The German economy

Press echo, The Economist, 14 Jul 2007, no 8537, p 81-82

A gloomster’s lament

THERE is something rather annoying about the German economy. It is the object of endless lectures about taxes and wages that are too high, welfare and pension benefits that are too generous, east German states that have become subsidy junkies and a labour market that is irredeemably sclerotic. Yet it always bounces back. Just now exports and profits are at record highs, unemployment is falling fast and annual GDP growth has picked up to almost 3%. It is, in short, a place that seems to work in practice but not in theory.

Liberals like Hans-Werner Sinn, who runs the CESifo institute at the University of Munich, are unconvinced. For two decades he has been one of the loudest voices preaching the urgency of structural reform (another is Horst Siebert at Kiel University, who argued a similar case two years ago in “The German Economy: Beyond the Social Market”, published by Princeton University Press). Mr Sinn's new work is a thoroughly updated English-language version of a German book that has gone through no fewer than 11 editions. Not for nothing is Angst a German word.

It is hard to argue with most of the author's conclusions. Even with its present revival, German GDP growth remains low by historical standards. There is little chance of further supply-side reforms under Angela Merkel's consensus-driven grand coalition. The coddled, low-productivity east is an expensive drag on the innovative, high-productivity west. And much of the rise in profits and exports reflects a ferocious one-off squeeze on real wages that has allowed German companies to steal a march on less efficient competitors in France and Italy, but this is not a process that is indefinitely sustainable without far more liberalisation.

The case for more reform, especially to the labour market and welfare state, is unanswerable. But Mr Sinn is sometimes too gloomy about the country's prospects. Not only does he overlook some of the genuine structural changes made in the past few years; but he also largely dismisses the lessons from Scandinavian countries that have managed to combine high taxes and generous welfare with rapid growth and high employment.

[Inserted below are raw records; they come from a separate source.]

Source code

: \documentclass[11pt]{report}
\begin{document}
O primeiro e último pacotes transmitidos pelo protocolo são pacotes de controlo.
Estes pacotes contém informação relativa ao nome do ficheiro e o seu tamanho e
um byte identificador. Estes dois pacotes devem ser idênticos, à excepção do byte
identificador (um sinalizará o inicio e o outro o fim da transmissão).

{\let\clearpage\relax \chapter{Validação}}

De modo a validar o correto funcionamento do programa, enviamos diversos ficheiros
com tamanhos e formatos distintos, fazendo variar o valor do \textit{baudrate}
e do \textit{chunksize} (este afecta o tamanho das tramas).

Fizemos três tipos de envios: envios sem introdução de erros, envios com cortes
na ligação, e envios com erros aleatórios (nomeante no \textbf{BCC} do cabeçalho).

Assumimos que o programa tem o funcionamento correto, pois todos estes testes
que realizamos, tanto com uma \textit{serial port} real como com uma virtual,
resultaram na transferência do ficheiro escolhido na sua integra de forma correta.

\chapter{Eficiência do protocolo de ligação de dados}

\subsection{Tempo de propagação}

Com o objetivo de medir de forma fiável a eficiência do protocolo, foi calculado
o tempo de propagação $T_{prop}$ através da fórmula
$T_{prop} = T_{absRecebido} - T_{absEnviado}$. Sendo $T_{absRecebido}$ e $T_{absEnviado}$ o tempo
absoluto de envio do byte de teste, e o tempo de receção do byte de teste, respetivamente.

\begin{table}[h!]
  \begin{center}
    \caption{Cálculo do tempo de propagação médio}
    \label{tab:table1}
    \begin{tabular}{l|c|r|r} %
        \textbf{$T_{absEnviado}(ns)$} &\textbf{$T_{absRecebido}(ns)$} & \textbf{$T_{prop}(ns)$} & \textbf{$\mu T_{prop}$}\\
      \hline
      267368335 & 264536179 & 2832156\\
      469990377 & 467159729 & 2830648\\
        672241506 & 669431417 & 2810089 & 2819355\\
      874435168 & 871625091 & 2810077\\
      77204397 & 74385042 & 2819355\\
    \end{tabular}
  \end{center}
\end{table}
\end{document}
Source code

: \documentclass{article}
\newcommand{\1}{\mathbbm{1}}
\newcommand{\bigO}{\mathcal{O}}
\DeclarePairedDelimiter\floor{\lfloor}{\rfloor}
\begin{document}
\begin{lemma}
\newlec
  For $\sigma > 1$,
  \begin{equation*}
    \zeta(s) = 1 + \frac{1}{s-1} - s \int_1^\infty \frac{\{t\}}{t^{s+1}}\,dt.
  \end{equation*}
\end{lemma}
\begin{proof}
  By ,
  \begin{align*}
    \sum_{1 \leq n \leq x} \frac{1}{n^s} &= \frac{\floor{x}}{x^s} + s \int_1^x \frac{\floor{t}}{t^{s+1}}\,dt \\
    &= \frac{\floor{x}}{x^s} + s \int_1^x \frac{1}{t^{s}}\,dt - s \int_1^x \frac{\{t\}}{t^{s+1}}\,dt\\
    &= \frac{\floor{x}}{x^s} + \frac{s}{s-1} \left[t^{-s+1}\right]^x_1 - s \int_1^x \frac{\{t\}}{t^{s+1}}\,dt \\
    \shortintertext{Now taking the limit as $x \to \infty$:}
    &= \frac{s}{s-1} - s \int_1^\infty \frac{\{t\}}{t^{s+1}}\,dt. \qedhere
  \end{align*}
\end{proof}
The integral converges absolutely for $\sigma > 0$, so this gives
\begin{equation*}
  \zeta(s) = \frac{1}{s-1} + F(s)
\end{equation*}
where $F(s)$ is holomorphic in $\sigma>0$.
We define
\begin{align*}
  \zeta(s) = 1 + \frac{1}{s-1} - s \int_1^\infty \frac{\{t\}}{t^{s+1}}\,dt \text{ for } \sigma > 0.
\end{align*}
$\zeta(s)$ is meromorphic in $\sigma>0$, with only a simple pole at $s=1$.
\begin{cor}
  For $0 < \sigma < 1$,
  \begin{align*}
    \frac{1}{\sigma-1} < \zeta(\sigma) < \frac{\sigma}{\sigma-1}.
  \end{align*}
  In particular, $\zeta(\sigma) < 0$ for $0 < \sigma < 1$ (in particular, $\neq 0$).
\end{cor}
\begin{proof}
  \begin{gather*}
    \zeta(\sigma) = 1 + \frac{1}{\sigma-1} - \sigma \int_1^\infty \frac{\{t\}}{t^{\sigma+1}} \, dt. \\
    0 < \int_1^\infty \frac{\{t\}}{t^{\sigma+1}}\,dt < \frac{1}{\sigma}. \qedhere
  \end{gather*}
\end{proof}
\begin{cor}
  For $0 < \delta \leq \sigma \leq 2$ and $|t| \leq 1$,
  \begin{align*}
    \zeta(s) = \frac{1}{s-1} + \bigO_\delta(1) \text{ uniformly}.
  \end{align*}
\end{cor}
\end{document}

The book also betrays another German obsession: with the health of manufacturing industry. In fact, the continuing high share of manufacturing in German GDP, long a source of competitive strength, might now be a weakness. The forces of globalisation are driving even high-end manufacturing to lower-cost competitors in eastern Europe, China and India. As Britain found in the 1980s, most efforts to keep manufacturing jobs fail.

What is striking about Germany to an outsider is not its dynamism, export prowess or even the famous Mittelstand of small and medium-sized enterprises, impressive as these are. It is the absence of well-developed service industries. Part of the wrenching change the country now needs is to switch from low value-added manufacturing towards higher value-added services. And that needs a cultural as much as an economic shift, away from a macho world view that looks down on serving people. The transition could be painful but it must come.